▶ [Problem details]:
Find the line containing "menyerap aspirasi dan permasalahan yang". Retype it and every line after it through the end of the entries, exactly as written, with nothing added.

......

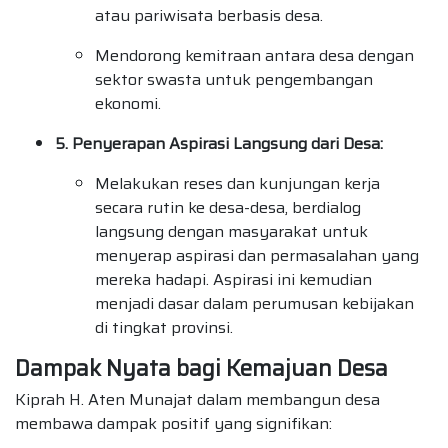
atau pariwisata berbasis desa.
Mendorong kemitraan antara desa dengan
sektor swasta untuk pengembangan
ekonomi.
5. Penyerapan Aspirasi Langsung dari Desa:
Melakukan reses dan kunjungan kerja
secara rutin ke desa-desa, berdialog
langsung dengan masyarakat untuk
menyerap aspirasi dan permasalahan yang
mereka hadapi. Aspirasi ini kemudian
menjadi dasar dalam perumusan kebijakan
di tingkat provinsi.
Dampak Nyata bagi Kemajuan Desa
Kiprah H. Aten Munajat dalam membangun desa
membawa dampak positif yang signifikan:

......

▶ [Output of the task]:
menyerap aspirasi dan permasalahan yang
mereka hadapi. Aspirasi ini kemudian
menjadi dasar dalam perumusan kebijakan
di tingkat provinsi.
Dampak Nyata bagi Kemajuan Desa
Kiprah H. Aten Munajat dalam membangun desa
membawa dampak positif yang signifikan:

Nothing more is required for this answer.